Alfred Schnittke est mort il y a deux ans. S’il fallait que la musique de la deuxième partie du xxe siècle se résume à cinq (même dix) noms, Schnittke n’en ferait certainement pas partie. Cependant, il serait injuste de ne pas se faire l’écho d’un compositeur qui a justement milité contre le silence. Enfant de l’ex-Union soviétique, il n’a jamais accepté les canons esthétiques érigés par Jdanov et ses successeurs. Porte-étendard de la résistance au communisme, on a tôt fait de le prendre pour un génie. Nous relativiserons ce point de vue. Ainsi, Penderecki nous apparaît-il dans son œuvre chorale plus capital, plus essentiel.
Chez lui l’émotion se manifeste partout. A l’évidence cela offusquera les admirateurs des Glass, Reich, Adams, bref de l’école américaine minimaliste. Comment expliquer cette propension au pathos ? Certains convoqueront la sacro-sainte âme russe pour la justifier. On pourrait également penser aux musiques estoniennes, aux tentatives d’Arvo Pärt, mais empressons-nous de dire que leur démarche n’est pas similaire. Car il n’y a pas chez Schnittke de retour à un âge moyen (ou du moins l’idée qu’on s’en fait). Si le Concerto pour chœur se fonde bien sur des textes du xe siècle, on ne se risquera pas au jeu de l’analogie, trop réducteur pour une telle œuvre. C’est pour cela que Schnittke demeure indéfinissable.

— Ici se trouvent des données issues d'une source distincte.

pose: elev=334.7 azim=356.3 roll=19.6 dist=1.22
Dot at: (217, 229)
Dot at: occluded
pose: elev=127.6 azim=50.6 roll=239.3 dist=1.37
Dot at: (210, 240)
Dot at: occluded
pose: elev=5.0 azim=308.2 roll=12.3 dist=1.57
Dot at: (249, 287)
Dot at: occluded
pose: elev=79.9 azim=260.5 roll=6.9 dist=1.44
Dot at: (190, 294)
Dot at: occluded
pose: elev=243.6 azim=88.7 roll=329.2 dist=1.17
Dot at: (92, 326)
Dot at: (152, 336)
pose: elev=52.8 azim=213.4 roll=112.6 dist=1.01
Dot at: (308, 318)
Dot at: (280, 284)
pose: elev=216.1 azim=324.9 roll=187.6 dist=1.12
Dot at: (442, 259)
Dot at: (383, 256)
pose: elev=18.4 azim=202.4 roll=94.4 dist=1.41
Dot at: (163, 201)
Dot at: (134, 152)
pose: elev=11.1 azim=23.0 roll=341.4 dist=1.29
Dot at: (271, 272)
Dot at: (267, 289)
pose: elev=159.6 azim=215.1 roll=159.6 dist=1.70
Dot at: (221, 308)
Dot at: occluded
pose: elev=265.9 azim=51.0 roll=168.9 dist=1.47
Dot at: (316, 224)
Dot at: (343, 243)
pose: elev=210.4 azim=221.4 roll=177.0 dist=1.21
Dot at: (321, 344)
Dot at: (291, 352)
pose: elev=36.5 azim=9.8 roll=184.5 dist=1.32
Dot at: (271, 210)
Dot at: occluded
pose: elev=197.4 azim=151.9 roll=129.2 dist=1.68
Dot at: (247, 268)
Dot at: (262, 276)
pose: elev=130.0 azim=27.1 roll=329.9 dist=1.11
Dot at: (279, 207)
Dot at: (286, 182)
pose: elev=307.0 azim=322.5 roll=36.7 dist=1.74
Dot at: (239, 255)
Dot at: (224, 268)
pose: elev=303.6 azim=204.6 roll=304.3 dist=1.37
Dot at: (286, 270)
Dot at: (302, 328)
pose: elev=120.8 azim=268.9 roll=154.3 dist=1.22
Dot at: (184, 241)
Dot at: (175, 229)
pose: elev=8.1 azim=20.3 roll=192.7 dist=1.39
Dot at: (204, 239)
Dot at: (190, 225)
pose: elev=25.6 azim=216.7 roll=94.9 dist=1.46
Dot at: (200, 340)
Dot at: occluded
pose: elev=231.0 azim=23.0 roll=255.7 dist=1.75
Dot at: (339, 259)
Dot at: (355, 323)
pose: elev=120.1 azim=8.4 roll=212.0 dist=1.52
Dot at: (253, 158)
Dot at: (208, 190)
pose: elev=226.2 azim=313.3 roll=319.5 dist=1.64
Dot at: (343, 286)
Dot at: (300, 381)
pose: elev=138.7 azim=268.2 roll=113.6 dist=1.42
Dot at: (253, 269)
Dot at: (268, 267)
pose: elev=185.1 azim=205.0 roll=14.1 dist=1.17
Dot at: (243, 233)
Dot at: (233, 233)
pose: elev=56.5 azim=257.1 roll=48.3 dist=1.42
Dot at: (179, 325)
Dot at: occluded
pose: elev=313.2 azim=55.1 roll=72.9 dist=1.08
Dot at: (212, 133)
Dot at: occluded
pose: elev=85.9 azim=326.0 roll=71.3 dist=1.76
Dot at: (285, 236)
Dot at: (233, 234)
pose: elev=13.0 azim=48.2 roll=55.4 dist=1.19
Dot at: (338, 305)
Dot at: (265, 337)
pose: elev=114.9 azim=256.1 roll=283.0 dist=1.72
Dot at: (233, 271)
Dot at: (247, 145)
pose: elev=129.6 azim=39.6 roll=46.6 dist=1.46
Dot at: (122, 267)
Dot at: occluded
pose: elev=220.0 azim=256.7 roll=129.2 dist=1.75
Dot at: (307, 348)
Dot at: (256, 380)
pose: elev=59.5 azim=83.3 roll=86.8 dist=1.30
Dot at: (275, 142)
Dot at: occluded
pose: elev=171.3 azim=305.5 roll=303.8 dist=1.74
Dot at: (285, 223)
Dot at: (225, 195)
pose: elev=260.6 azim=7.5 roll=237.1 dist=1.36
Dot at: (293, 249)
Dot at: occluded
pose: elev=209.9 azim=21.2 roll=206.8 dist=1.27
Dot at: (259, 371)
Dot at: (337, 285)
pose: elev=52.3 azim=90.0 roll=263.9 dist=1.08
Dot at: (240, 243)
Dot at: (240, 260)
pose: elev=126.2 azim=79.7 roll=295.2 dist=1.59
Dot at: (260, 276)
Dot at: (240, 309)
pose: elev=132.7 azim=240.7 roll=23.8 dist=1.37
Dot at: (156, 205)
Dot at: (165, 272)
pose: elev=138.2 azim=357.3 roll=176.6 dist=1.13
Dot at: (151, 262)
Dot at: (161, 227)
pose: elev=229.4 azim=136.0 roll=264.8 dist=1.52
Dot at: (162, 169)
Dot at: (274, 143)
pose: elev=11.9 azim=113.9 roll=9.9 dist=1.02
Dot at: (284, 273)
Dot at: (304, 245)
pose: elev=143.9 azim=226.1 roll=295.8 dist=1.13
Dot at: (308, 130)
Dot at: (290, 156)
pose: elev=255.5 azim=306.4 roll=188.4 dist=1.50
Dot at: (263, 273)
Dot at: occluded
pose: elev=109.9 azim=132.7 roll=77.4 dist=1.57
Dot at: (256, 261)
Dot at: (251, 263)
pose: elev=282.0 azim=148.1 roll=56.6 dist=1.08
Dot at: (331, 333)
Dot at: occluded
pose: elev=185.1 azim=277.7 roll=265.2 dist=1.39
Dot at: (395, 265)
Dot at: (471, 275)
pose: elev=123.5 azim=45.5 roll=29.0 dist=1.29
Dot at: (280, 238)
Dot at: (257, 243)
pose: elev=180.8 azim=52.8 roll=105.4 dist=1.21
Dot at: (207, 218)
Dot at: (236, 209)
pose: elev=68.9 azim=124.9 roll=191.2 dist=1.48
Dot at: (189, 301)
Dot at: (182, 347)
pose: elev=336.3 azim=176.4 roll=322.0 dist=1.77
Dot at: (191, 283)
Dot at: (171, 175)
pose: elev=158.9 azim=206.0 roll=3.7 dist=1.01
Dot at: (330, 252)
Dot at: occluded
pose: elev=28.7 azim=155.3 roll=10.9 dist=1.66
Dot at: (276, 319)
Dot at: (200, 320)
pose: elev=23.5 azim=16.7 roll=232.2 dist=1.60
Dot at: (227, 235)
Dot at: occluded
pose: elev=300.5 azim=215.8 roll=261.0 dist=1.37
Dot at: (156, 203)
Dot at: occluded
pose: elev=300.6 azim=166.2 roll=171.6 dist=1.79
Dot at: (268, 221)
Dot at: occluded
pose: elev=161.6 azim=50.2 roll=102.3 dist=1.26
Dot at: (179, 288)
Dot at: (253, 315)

De même, son polystylisme en hérisse plus d’un. On le comprend tant sa musique semble parfois facile, manquer de personnalité. Sil cherche à restituer le chaos, ce chaos rassemble des images de Moussorgski, Stravinsky, voire Xenakis (de ce dernier on est longtemps resté sous le choc de Nuits). Le Requiem a la même tonalité profonde, divulgue la même angoisse de vivre. Mais il y a aussi l’espoir, serpent de mer de tous les hommes un tant soit peu mystiques. Et Schnittke, à l’évidence, l’était. Quant à l’interprétation, elle est irréprochable. La beauté des voix, alliée à une rigueur sans failles des musiciens, est une garantie de réussite dans ce répertoire. C’est aussi le charme de cet enregistrement.